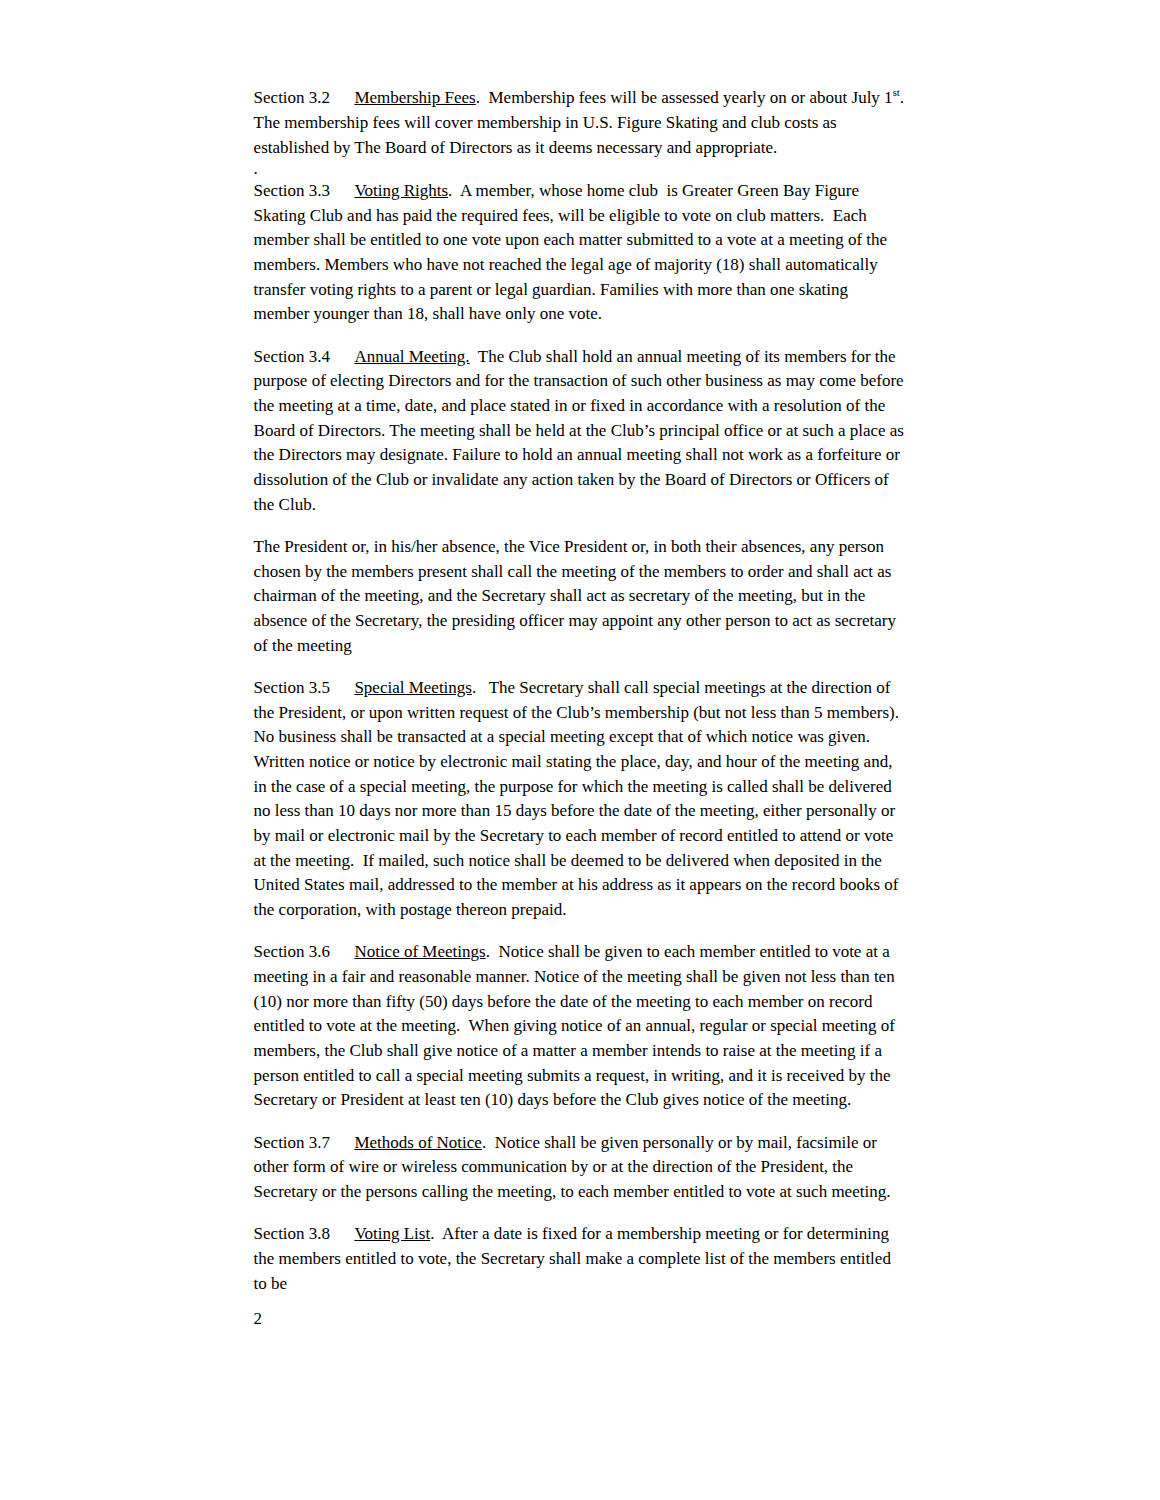Section 3.2 Membership Fees. Membership fees will be assessed yearly on or about July 1st. The membership fees will cover membership in U.S. Figure Skating and club costs as established by The Board of Directors as it deems necessary and appropriate.
.
Section 3.3 Voting Rights. A member, whose home club is Greater Green Bay Figure Skating Club and has paid the required fees, will be eligible to vote on club matters. Each member shall be entitled to one vote upon each matter submitted to a vote at a meeting of the members. Members who have not reached the legal age of majority (18) shall automatically transfer voting rights to a parent or legal guardian. Families with more than one skating member younger than 18, shall have only one vote.
Section 3.4 Annual Meeting. The Club shall hold an annual meeting of its members for the purpose of electing Directors and for the transaction of such other business as may come before the meeting at a time, date, and place stated in or fixed in accordance with a resolution of the Board of Directors. The meeting shall be held at the Club’s principal office or at such a place as the Directors may designate. Failure to hold an annual meeting shall not work as a forfeiture or dissolution of the Club or invalidate any action taken by the Board of Directors or Officers of the Club.
The President or, in his/her absence, the Vice President or, in both their absences, any person chosen by the members present shall call the meeting of the members to order and shall act as chairman of the meeting, and the Secretary shall act as secretary of the meeting, but in the absence of the Secretary, the presiding officer may appoint any other person to act as secretary of the meeting
Section 3.5 Special Meetings. The Secretary shall call special meetings at the direction of the President, or upon written request of the Club’s membership (but not less than 5 members). No business shall be transacted at a special meeting except that of which notice was given. Written notice or notice by electronic mail stating the place, day, and hour of the meeting and, in the case of a special meeting, the purpose for which the meeting is called shall be delivered no less than 10 days nor more than 15 days before the date of the meeting, either personally or by mail or electronic mail by the Secretary to each member of record entitled to attend or vote at the meeting. If mailed, such notice shall be deemed to be delivered when deposited in the United States mail, addressed to the member at his address as it appears on the record books of the corporation, with postage thereon prepaid.
Section 3.6 Notice of Meetings. Notice shall be given to each member entitled to vote at a meeting in a fair and reasonable manner. Notice of the meeting shall be given not less than ten (10) nor more than fifty (50) days before the date of the meeting to each member on record entitled to vote at the meeting. When giving notice of an annual, regular or special meeting of members, the Club shall give notice of a matter a member intends to raise at the meeting if a person entitled to call a special meeting submits a request, in writing, and it is received by the Secretary or President at least ten (10) days before the Club gives notice of the meeting.
Section 3.7 Methods of Notice. Notice shall be given personally or by mail, facsimile or other form of wire or wireless communication by or at the direction of the President, the Secretary or the persons calling the meeting, to each member entitled to vote at such meeting.
Section 3.8 Voting List. After a date is fixed for a membership meeting or for determining the members entitled to vote, the Secretary shall make a complete list of the members entitled to be
2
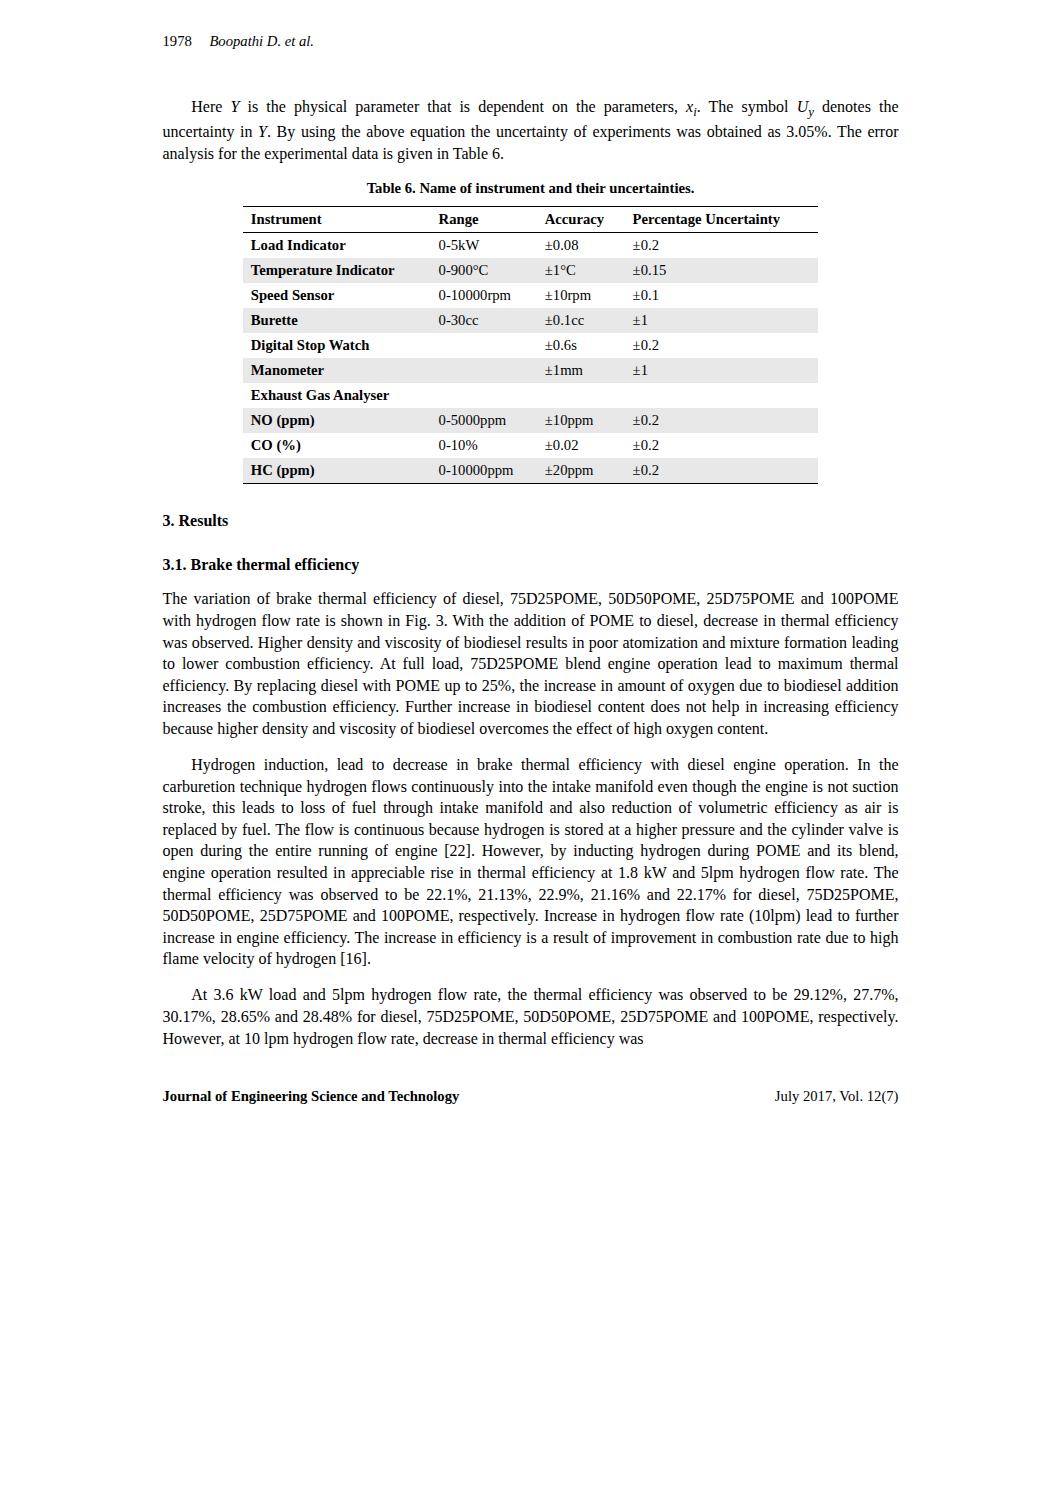1978 Boopathi D. et al.
Here Y is the physical parameter that is dependent on the parameters, xi. The symbol Uy denotes the uncertainty in Y. By using the above equation the uncertainty of experiments was obtained as 3.05%. The error analysis for the experimental data is given in Table 6.
Table 6. Name of instrument and their uncertainties.
| Instrument | Range | Accuracy | Percentage Uncertainty |
| --- | --- | --- | --- |
| Load Indicator | 0-5kW | ±0.08 | ±0.2 |
| Temperature Indicator | 0-900°C | ±1°C | ±0.15 |
| Speed Sensor | 0-10000rpm | ±10rpm | ±0.1 |
| Burette | 0-30cc | ±0.1cc | ±1 |
| Digital Stop Watch | | ±0.6s | ±0.2 |
| Manometer | | ±1mm | ±1 |
| Exhaust Gas Analyser | | | |
| NO (ppm) | 0-5000ppm | ±10ppm | ±0.2 |
| CO (%) | 0-10% | ±0.02 | ±0.2 |
| HC (ppm) | 0-10000ppm | ±20ppm | ±0.2 |
3. Results
3.1. Brake thermal efficiency
The variation of brake thermal efficiency of diesel, 75D25POME, 50D50POME, 25D75POME and 100POME with hydrogen flow rate is shown in Fig. 3. With the addition of POME to diesel, decrease in thermal efficiency was observed. Higher density and viscosity of biodiesel results in poor atomization and mixture formation leading to lower combustion efficiency. At full load, 75D25POME blend engine operation lead to maximum thermal efficiency. By replacing diesel with POME up to 25%, the increase in amount of oxygen due to biodiesel addition increases the combustion efficiency. Further increase in biodiesel content does not help in increasing efficiency because higher density and viscosity of biodiesel overcomes the effect of high oxygen content.
Hydrogen induction, lead to decrease in brake thermal efficiency with diesel engine operation. In the carburetion technique hydrogen flows continuously into the intake manifold even though the engine is not suction stroke, this leads to loss of fuel through intake manifold and also reduction of volumetric efficiency as air is replaced by fuel. The flow is continuous because hydrogen is stored at a higher pressure and the cylinder valve is open during the entire running of engine [22]. However, by inducting hydrogen during POME and its blend, engine operation resulted in appreciable rise in thermal efficiency at 1.8 kW and 5lpm hydrogen flow rate. The thermal efficiency was observed to be 22.1%, 21.13%, 22.9%, 21.16% and 22.17% for diesel, 75D25POME, 50D50POME, 25D75POME and 100POME, respectively. Increase in hydrogen flow rate (10lpm) lead to further increase in engine efficiency. The increase in efficiency is a result of improvement in combustion rate due to high flame velocity of hydrogen [16].
At 3.6 kW load and 5lpm hydrogen flow rate, the thermal efficiency was observed to be 29.12%, 27.7%, 30.17%, 28.65% and 28.48% for diesel, 75D25POME, 50D50POME, 25D75POME and 100POME, respectively. However, at 10 lpm hydrogen flow rate, decrease in thermal efficiency was
Journal of Engineering Science and Technology July 2017, Vol. 12(7)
=-=-=-=-=
### TASK DIRECTIONS
Copy every record exactly, but skip the pictures.

### RESULT FOR THIS EXERCISE
Section 3.2 Membership Fees. Membership fees will be assessed yearly on or about July 1st. The membership fees will cover membership in U.S. Figure Skating and club costs as established by The Board of Directors as it deems necessary and appropriate.
.
Section 3.3 Voting Rights. A member, whose home club is Greater Green Bay Figure Skating Club and has paid the required fees, will be eligible to vote on club matters. Each member shall be entitled to one vote upon each matter submitted to a vote at a meeting of the members. Members who have not reached the legal age of majority (18) shall automatically transfer voting rights to a parent or legal guardian. Families with more than one skating member younger than 18, shall have only one vote.
Section 3.4 Annual Meeting. The Club shall hold an annual meeting of its members for the purpose of electing Directors and for the transaction of such other business as may come before the meeting at a time, date, and place stated in or fixed in accordance with a resolution of the Board of Directors. The meeting shall be held at the Club’s principal office or at such a place as the Directors may designate. Failure to hold an annual meeting shall not work as a forfeiture or dissolution of the Club or invalidate any action taken by the Board of Directors or Officers of the Club.
The President or, in his/her absence, the Vice President or, in both their absences, any person chosen by the members present shall call the meeting of the members to order and shall act as chairman of the meeting, and the Secretary shall act as secretary of the meeting, but in the absence of the Secretary, the presiding officer may appoint any other person to act as secretary of the meeting
Section 3.5 Special Meetings. The Secretary shall call special meetings at the direction of the President, or upon written request of the Club’s membership (but not less than 5 members). No business shall be transacted at a special meeting except that of which notice was given. Written notice or notice by electronic mail stating the place, day, and hour of the meeting and, in the case of a special meeting, the purpose for which the meeting is called shall be delivered no less than 10 days nor more than 15 days before the date of the meeting, either personally or by mail or electronic mail by the Secretary to each member of record entitled to attend or vote at the meeting. If mailed, such notice shall be deemed to be delivered when deposited in the United States mail, addressed to the member at his address as it appears on the record books of the corporation, with postage thereon prepaid.
Section 3.6 Notice of Meetings. Notice shall be given to each member entitled to vote at a meeting in a fair and reasonable manner. Notice of the meeting shall be given not less than ten (10) nor more than fifty (50) days before the date of the meeting to each member on record entitled to vote at the meeting. When giving notice of an annual, regular or special meeting of members, the Club shall give notice of a matter a member intends to raise at the meeting if a person entitled to call a special meeting submits a request, in writing, and it is received by the Secretary or President at least ten (10) days before the Club gives notice of the meeting.
Section 3.7 Methods of Notice. Notice shall be given personally or by mail, facsimile or other form of wire or wireless communication by or at the direction of the President, the Secretary or the persons calling the meeting, to each member entitled to vote at such meeting.
Section 3.8 Voting List. After a date is fixed for a membership meeting or for determining the members entitled to vote, the Secretary shall make a complete list of the members entitled to be
2
1978 Boopathi D. et al.
Here Y is the physical parameter that is dependent on the parameters, xi. The symbol Uy denotes the uncertainty in Y. By using the above equation the uncertainty of experiments was obtained as 3.05%. The error analysis for the experimental data is given in Table 6.
Table 6. Name of instrument and their uncertainties.
| Instrument | Range | Accuracy | Percentage Uncertainty |
| --- | --- | --- | --- |
| Load Indicator | 0-5kW | ±0.08 | ±0.2 |
| Temperature Indicator | 0-900°C | ±1°C | ±0.15 |
| Speed Sensor | 0-10000rpm | ±10rpm | ±0.1 |
| Burette | 0-30cc | ±0.1cc | ±1 |
| Digital Stop Watch | | ±0.6s | ±0.2 |
| Manometer | | ±1mm | ±1 |
| Exhaust Gas Analyser | | | |
| NO (ppm) | 0-5000ppm | ±10ppm | ±0.2 |
| CO (%) | 0-10% | ±0.02 | ±0.2 |
| HC (ppm) | 0-10000ppm | ±20ppm | ±0.2 |
3. Results
3.1. Brake thermal efficiency
The variation of brake thermal efficiency of diesel, 75D25POME, 50D50POME, 25D75POME and 100POME with hydrogen flow rate is shown in Fig. 3. With the addition of POME to diesel, decrease in thermal efficiency was observed. Higher density and viscosity of biodiesel results in poor atomization and mixture formation leading to lower combustion efficiency. At full load, 75D25POME blend engine operation lead to maximum thermal efficiency. By replacing diesel with POME up to 25%, the increase in amount of oxygen due to biodiesel addition increases the combustion efficiency. Further increase in biodiesel content does not help in increasing efficiency because higher density and viscosity of biodiesel overcomes the effect of high oxygen content.
Hydrogen induction, lead to decrease in brake thermal efficiency with diesel engine operation. In the carburetion technique hydrogen flows continuously into the intake manifold even though the engine is not suction stroke, this leads to loss of fuel through intake manifold and also reduction of volumetric efficiency as air is replaced by fuel. The flow is continuous because hydrogen is stored at a higher pressure and the cylinder valve is open during the entire running of engine [22]. However, by inducting hydrogen during POME and its blend, engine operation resulted in appreciable rise in thermal efficiency at 1.8 kW and 5lpm hydrogen flow rate. The thermal efficiency was observed to be 22.1%, 21.13%, 22.9%, 21.16% and 22.17% for diesel, 75D25POME, 50D50POME, 25D75POME and 100POME, respectively. Increase in hydrogen flow rate (10lpm) lead to further increase in engine efficiency. The increase in efficiency is a result of improvement in combustion rate due to high flame velocity of hydrogen [16].
At 3.6 kW load and 5lpm hydrogen flow rate, the thermal efficiency was observed to be 29.12%, 27.7%, 30.17%, 28.65% and 28.48% for diesel, 75D25POME, 50D50POME, 25D75POME and 100POME, respectively. However, at 10 lpm hydrogen flow rate, decrease in thermal efficiency was
Journal of Engineering Science and Technology July 2017, Vol. 12(7)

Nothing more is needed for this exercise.